She said she had spent too much money for dress last year; but she had been able to buy clothing of a quality which she thought would last her for a long time. The little plain gold watch in her list she had partly needed and partly had been unable to resist. One of the three summer dresses costing $14 was her blue linen dress, for which she had given $7. She expected to wear it for two summers with alterations.

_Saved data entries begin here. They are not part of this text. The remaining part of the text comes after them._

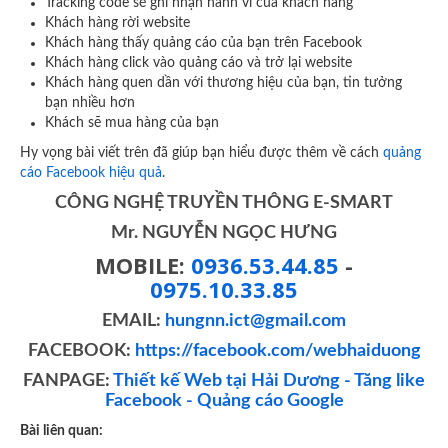
Tracking code sẽ ghi nhận hành vi của khách hàng
Khách hàng rời website
Khách hàng thấy quảng cáo của bạn trên Facebook
Khách hàng click vào quảng cáo và trở lại website
Khách hàng quen dần với thương hiệu của bạn, tin tưởng
bạn nhiều hơn
Khách sẽ mua hàng của bạn
Hy vọng bài viết trên đã giúp bạn hiểu được thêm về cách
quảng
cáo Facebook hiệu quả
.
CÔNG NGHỆ TRUYỀN THÔNG E-SMART
Mr. NGUYỄN NGỌC HƯNG
MOBILE:
0936.53.44.85
-
0975.10.33.85
EMAIL:
hungnn.ict@gmail.com
FACEBOOK:
https://facebook.com/webhaiduong
FANPAGE:
Thiết kế Web tại Hải Dương - Tăng like
Facebook - Quảng cáo Google
Bài liên quan: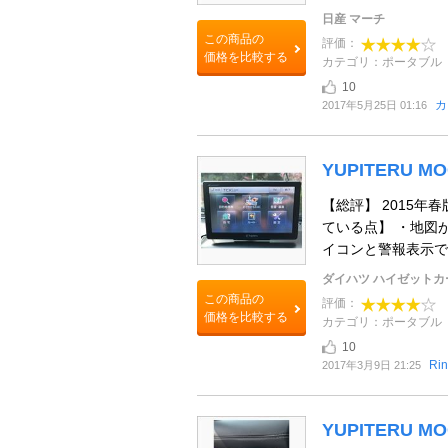
日産 マーチ
この商品の
評価：
価格を比較する
カテゴリ：ポータブル
10
カ
2017年5月25日 01:16
YUPITERU MO
【総評】 2015
ている点】 ・地図
イコンと警報表示で知
ダイハツ ハイゼットカ
この商品の
評価：
価格を比較する
カテゴリ：ポータブル
10
Ri
2017年3月9日 21:25
YUPITERU MO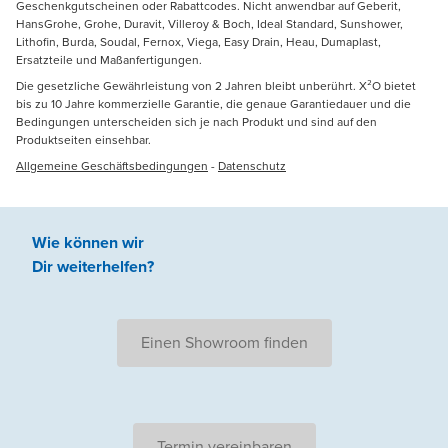
Geschenkgutscheinen oder Rabattcodes. Nicht anwendbar auf Geberit,
HansGrohe, Grohe, Duravit, Villeroy & Boch, Ideal Standard, Sunshower,
Lithofin, Burda, Soudal, Fernox, Viega, Easy Drain, Heau, Dumaplast,
Ersatzteile und Maßanfertigungen.
Die gesetzliche Gewährleistung von 2 Jahren bleibt unberührt. X²O bietet
bis zu 10 Jahre kommerzielle Garantie, die genaue Garantiedauer und die
Bedingungen unterscheiden sich je nach Produkt und sind auf den
Produktseiten einsehbar.
Allgemeine Geschäftsbedingungen
-
Datenschutz
Wie können wir
Dir weiterhelfen
?
Einen Showroom finden
Termin vereinbaren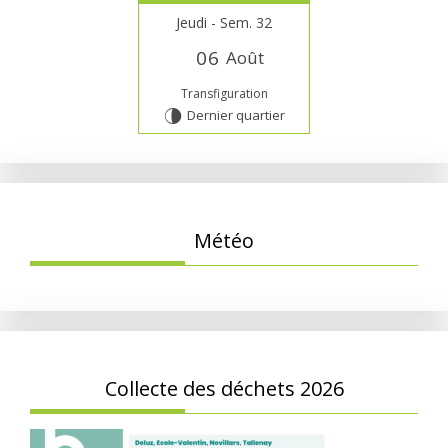
Jeudi - Sem. 32
0
6
Août
Transfiguration
Dernier quartier
U
Météo
Collecte des déchets 2026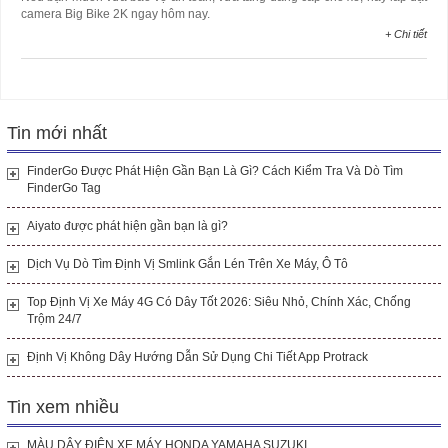
camera Big Bike 2K ngay hôm nay.
+ Chi tiết
Tin mới nhất
FinderGo Được Phát Hiện Gần Bạn Là Gì? Cách Kiểm Tra Và Dò Tìm
FinderGo Tag
Aiyato được phát hiện gần bạn là gì?
Dịch Vụ Dò Tìm Định Vị Smlink Gắn Lén Trên Xe Máy, Ô Tô
Top Định Vị Xe Máy 4G Có Dây Tốt 2026: Siêu Nhỏ, Chính Xác, Chống
Trộm 24/7
Định Vị Không Dây Hướng Dẫn Sử Dụng Chi Tiết App Protrack
Tin xem nhiều
MÀU DÂY ĐIỆN XE MÁY HONDA YAMAHA SUZUKI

| Last year's suit cleaned | $ 3 |
| Shoes | 11 |
| Hat | 10 |
| Dresses (1 winter, $10; 3 summer, $14) | 24 |
| Coat | 9 |
| Every-day hat | 4.50 |
| Muslin (for white waists and corset covers made by herself) | 5 |
| Umbrella | 2 |
| Gloves | 2 |
| Pocket-book | 1 |
| Watch | 11 |
| $82.50 |
Painful as it was in some ways to see Fanny Leysher, who liked "nothing but the best," pouring her life force into stitching 108 corset covers a day, she yet seemed less helpless than some still younger workers.
Minna Waldemar, a girl of sixteen, an operative in an umbrella factory, had been in the United States for six months. For five months of this time she had been stitching the seams and hems of umbrella covers for 35 cents a hundred. Her usual output was about 200 a day. By working very fast, she could in a full day make 300, but when she did, it left her thumb very sore.
Minna paid $3 a month for sleeping space in a tenement; $1.75 a week for suppers; and for breakfasts and luncheons, from 15 to 30 cents a day.
She wore a black sateen waist, which had cost $1. A suit had cost $8; a hat, $3; and a pair of shoes, $2. Working her hardest and fastest, she had not received enough money to pay for even these meagre belongings, and was obliged to have assistance from her brother, her only relative in New York.
Every line of Minna's little figure looked overworked. This was true, too, of Sadie, a little underfed, grayish Austrian girl of seventeen, who had come to New York as the advance guard of her family.
In the last year since her arrival, two and one-half years before, she had first been employed for seven months in a neckwear factory, where she earned from $2.50 a week to $6 and $7 on piece-work. In two very busy weeks she had earned $9 a week.
After the slack season, the factory closed. Hunting desperately for a way to make money, Sadie found employment as an operative on children's dresses, running a foot-power machine in a tenement work-room for $2.50 a week. In the second week her wage was advanced to $3 and continued at this for the next three or four months.
After this, the demand for neckwear had increased again. She had returned to the neckwear factory, and was earning $6 a week. Her busiest days were eleven hours long, and her others nine.